All VCF files are merged into a VCF that includes information about all the SNPs called among all samples. This merged VCF is passed, along with the results from SNPDat and the GFF file to snp_parser.py which integrates information from all data sources and output files in a format that can be later used by the rest of the pipeline. [1]

Note

The GFF file passed to the parser must have per sample coverage information.

[1]This step is done separately because it’s both time consuming and can helps to paralellise later steps

Script Reference

This script parses results of SNPs analysis from any tool for SNP calling [2] and integrates them into a format that can be later used for other scripts in the pipeline.

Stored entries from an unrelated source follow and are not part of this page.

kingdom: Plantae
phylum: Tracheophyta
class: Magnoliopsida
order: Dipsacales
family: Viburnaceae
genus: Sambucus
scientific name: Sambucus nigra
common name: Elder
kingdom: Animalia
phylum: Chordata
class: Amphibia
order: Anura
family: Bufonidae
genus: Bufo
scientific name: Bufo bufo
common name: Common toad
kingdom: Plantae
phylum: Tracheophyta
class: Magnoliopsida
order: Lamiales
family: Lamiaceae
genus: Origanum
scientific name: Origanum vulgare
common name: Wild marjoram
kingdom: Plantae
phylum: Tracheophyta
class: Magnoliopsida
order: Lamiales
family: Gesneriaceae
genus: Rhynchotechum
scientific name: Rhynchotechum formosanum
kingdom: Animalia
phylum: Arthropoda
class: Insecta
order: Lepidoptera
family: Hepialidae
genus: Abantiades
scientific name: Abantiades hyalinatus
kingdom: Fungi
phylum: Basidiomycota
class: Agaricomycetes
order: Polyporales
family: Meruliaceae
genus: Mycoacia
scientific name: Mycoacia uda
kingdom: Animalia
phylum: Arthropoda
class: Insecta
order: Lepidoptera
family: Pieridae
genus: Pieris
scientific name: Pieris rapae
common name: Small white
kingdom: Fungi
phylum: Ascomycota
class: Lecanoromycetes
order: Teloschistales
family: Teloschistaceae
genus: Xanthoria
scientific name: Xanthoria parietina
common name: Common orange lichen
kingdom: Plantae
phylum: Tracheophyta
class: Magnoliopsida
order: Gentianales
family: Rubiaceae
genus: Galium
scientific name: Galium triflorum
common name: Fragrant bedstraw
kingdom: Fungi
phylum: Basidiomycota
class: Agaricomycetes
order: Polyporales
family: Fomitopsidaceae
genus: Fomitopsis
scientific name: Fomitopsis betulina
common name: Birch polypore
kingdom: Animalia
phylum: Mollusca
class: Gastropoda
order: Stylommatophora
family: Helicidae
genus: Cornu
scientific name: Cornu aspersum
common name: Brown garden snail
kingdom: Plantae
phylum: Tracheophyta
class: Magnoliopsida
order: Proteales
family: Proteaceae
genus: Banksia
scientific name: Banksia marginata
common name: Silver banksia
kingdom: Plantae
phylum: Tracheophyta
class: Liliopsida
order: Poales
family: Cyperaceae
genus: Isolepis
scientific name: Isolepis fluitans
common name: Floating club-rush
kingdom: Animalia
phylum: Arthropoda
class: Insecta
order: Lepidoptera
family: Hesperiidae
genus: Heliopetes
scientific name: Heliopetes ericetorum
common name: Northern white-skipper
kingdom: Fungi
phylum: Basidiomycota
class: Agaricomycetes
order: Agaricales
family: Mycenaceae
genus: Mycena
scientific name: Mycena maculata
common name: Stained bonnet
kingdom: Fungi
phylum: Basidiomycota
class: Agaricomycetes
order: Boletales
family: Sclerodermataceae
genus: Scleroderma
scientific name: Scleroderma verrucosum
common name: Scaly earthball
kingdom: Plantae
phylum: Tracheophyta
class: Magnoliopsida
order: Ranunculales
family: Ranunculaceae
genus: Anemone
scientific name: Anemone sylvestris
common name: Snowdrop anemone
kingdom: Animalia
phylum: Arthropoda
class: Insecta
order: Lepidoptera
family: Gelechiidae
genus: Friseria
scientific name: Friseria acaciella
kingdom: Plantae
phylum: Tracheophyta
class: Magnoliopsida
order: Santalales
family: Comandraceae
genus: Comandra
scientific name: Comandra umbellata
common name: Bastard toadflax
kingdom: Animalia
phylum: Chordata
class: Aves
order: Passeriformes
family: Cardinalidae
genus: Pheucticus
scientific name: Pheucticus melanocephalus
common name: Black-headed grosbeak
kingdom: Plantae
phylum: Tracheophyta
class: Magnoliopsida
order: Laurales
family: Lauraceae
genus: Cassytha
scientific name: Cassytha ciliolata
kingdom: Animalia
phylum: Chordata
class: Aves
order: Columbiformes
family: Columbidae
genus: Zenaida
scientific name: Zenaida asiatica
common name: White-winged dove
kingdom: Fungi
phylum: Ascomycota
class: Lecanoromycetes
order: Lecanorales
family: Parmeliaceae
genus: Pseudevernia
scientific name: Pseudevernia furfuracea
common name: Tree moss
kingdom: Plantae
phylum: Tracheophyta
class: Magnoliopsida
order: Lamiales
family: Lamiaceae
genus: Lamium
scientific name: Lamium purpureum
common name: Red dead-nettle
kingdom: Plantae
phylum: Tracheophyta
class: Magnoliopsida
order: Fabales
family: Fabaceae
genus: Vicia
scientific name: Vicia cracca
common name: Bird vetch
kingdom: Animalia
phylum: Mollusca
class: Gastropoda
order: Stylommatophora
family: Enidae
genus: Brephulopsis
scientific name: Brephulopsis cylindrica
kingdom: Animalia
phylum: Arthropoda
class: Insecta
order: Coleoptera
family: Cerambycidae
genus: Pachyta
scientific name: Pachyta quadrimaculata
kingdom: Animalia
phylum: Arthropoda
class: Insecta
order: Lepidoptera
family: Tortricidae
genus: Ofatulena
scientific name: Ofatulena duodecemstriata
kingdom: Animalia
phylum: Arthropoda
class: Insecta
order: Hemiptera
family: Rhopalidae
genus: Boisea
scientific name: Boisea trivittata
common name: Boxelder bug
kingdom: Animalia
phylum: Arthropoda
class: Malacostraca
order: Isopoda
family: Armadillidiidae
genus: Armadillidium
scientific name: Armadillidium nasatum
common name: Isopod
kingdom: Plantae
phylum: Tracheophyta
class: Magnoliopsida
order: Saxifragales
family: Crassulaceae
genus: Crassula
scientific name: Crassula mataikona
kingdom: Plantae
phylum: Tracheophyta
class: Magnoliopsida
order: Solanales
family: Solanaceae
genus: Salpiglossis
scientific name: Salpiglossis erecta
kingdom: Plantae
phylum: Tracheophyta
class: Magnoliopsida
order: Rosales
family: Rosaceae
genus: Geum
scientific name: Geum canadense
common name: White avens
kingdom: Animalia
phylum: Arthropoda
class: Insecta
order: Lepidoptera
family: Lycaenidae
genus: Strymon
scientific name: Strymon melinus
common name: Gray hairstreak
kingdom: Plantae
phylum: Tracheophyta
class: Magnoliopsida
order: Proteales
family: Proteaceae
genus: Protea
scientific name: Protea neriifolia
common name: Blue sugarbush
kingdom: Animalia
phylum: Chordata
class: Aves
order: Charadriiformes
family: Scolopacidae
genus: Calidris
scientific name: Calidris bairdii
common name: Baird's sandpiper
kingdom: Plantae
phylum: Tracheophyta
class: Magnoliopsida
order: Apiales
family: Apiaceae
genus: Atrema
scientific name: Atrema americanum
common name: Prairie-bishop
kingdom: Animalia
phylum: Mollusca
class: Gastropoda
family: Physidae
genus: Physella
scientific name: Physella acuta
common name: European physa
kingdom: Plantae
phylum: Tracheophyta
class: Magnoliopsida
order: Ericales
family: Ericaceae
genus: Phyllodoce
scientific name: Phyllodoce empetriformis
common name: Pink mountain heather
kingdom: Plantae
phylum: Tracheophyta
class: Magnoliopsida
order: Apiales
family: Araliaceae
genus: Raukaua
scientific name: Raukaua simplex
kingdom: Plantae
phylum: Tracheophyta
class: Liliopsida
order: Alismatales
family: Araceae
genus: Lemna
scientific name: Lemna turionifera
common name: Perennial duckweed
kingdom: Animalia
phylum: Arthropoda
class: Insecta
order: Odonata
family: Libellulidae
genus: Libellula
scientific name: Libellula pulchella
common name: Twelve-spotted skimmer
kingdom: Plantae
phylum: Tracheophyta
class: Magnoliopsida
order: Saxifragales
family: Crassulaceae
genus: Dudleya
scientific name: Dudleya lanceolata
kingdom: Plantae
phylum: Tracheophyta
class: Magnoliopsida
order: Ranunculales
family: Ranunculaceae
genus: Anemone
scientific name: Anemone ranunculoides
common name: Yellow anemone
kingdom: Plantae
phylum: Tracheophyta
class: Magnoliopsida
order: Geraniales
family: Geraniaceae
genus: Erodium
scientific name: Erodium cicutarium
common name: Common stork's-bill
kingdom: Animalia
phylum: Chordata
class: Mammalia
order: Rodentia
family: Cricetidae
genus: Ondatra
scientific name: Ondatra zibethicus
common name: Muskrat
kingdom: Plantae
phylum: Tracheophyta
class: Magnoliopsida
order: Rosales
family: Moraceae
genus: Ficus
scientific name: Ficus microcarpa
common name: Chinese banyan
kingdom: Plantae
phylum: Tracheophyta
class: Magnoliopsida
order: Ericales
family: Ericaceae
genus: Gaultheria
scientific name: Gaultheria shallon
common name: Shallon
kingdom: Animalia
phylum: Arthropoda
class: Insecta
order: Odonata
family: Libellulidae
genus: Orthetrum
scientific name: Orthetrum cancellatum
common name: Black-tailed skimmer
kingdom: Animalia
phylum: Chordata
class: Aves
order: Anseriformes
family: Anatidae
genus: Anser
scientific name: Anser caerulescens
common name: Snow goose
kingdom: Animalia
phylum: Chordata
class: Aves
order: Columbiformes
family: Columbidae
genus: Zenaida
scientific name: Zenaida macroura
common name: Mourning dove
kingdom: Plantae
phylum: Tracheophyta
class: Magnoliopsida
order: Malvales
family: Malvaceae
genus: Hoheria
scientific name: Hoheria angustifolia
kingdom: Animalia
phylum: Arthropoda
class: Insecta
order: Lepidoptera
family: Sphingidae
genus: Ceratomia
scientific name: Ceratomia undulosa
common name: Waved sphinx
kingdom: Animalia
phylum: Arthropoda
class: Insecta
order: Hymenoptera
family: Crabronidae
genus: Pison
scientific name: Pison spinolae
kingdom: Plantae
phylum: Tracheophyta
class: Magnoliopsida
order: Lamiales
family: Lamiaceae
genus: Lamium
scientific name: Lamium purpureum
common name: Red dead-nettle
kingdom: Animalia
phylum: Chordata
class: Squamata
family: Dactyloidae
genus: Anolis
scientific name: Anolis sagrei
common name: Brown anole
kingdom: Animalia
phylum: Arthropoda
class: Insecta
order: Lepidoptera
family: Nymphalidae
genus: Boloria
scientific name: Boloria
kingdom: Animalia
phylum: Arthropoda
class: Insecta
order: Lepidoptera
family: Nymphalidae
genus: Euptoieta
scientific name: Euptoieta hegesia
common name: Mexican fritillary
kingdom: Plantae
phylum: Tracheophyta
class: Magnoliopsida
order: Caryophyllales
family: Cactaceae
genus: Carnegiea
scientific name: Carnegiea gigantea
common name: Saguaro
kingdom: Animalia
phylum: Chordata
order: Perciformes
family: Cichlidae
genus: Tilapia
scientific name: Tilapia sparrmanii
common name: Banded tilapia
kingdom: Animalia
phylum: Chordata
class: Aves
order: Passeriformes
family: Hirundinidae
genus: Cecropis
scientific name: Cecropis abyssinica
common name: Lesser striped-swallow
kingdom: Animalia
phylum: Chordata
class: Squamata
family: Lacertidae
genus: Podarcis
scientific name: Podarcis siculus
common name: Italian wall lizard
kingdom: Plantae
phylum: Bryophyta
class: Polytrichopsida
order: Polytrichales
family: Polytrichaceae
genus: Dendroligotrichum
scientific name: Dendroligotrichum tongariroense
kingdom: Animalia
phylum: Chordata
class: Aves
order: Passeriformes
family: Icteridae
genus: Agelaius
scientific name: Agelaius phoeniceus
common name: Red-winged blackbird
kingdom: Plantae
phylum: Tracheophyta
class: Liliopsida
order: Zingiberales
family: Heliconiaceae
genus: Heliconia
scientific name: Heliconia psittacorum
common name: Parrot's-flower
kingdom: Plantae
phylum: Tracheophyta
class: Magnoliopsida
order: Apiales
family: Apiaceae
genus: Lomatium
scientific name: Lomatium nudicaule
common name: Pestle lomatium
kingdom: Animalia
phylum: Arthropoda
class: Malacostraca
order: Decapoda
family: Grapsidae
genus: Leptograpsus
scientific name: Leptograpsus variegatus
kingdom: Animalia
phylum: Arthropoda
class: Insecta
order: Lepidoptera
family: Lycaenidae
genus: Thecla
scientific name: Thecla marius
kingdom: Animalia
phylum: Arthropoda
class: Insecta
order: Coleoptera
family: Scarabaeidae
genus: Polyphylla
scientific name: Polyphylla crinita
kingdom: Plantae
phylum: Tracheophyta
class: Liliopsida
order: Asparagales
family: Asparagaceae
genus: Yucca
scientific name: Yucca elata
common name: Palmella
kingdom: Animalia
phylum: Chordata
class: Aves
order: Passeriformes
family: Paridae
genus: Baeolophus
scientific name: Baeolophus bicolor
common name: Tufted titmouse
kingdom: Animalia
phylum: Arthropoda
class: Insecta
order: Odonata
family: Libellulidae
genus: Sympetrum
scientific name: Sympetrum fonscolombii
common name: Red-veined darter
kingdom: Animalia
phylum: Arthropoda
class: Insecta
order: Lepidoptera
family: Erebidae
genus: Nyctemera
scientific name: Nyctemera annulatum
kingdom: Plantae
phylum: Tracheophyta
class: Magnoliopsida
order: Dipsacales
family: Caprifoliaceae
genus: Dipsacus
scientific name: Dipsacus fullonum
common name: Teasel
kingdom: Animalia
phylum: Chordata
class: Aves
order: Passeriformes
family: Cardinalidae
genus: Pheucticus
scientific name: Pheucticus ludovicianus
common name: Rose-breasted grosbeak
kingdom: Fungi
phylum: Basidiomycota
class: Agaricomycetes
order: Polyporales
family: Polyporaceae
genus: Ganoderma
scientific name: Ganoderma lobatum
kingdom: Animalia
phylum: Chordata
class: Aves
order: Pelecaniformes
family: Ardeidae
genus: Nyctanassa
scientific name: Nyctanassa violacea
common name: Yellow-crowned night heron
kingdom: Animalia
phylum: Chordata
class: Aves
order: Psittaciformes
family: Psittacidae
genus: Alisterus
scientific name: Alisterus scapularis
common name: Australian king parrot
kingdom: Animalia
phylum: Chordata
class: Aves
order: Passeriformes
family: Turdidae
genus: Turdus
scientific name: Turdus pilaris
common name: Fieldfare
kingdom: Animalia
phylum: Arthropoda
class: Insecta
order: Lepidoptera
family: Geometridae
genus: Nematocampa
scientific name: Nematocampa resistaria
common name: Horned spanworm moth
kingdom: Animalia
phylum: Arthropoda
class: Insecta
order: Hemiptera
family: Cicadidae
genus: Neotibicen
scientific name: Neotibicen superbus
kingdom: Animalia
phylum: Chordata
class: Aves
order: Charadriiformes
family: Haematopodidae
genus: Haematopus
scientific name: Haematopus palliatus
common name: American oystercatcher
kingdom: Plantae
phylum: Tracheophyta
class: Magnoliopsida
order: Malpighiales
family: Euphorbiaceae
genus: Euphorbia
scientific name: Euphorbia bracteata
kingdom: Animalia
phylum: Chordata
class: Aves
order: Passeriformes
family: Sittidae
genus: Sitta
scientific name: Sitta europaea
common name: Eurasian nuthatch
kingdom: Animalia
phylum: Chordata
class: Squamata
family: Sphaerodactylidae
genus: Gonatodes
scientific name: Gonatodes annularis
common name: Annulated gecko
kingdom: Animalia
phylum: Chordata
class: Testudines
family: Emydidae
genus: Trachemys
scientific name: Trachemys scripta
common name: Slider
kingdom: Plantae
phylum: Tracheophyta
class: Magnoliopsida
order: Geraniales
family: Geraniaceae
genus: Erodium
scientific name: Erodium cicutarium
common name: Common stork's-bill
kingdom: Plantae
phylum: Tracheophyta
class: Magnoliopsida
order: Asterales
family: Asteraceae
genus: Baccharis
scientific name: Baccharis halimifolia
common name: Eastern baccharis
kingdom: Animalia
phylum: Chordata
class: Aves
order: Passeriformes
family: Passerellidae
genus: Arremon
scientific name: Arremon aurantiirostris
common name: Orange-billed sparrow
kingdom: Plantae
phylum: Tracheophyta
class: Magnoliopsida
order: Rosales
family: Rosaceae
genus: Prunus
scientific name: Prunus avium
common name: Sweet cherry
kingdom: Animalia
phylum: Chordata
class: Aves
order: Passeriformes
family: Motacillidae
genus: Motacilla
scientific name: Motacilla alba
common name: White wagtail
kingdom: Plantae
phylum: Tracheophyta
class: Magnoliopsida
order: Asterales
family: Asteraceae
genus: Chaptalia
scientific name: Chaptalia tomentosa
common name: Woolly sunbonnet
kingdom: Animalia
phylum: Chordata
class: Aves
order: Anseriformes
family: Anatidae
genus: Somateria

It integrates coverage and expected number of syn/nonsyn change and taxonomy from a GFF file, SNP data from a VCF file.

Note

The script accept gzipped VCF files

[2]GATK pipeline was tested, but it is possible to use samtools and bcftools

Changes

Changed in version 0.2.1: added -s option for VCF files generated using bcftools

Changed in version 0.1.16: reworkked internals and removed SNPDat, syn/nonsyn evaluation is internal

Changed in version 0.1.13: reworked the internals and the classes used, including options -m and -s

Options

SNPs analysis, requires a vcf file and SNPDat results

usage: snp_parser [-h] [-o OUTPUT_FILE] [-q MIN_QUAL] [-f MIN_FREQ]
                  [-r MIN_READS] -g GFF_FILE -p VCF_FILE -a REFERENCE -m
                  SAMPLES_ID [-c COV_SUFF] [-s] [-v | --quiet] [--cite]
                  [--manual] [--version]

Named Arguments

-o, --output-file
 

Ouput file

Default: snp_data.pickle

-q, --min-qual

Minimum SNP quality (Phred score)

Default: 30

-f, --min-freq

Minimum allele frequency

Default: 0.01

-r, --min-reads
 

Minimum number of reads to accept the SNP

Default: 4

-g, --gff-file GFF file with annotations
-p, --vcf-file Merged VCF file
-a, --reference
 Fasta file with the GFF Reference
-m, --samples-id
 the ids of the samples used in the analysis
-c, --cov-suff

Per sample coverage suffix in the GFF

Default: “_cov”

-s, --bcftools-vcf
 

bcftools call was used to produce the VCF file

Default: False

-v, --verbose

more verbose - includes debug messages

Default: 20

--quiet less verbose - only error and critical messages
--cite Show citation for the framework
--manual Show the script manual
--version show program’s version number and exit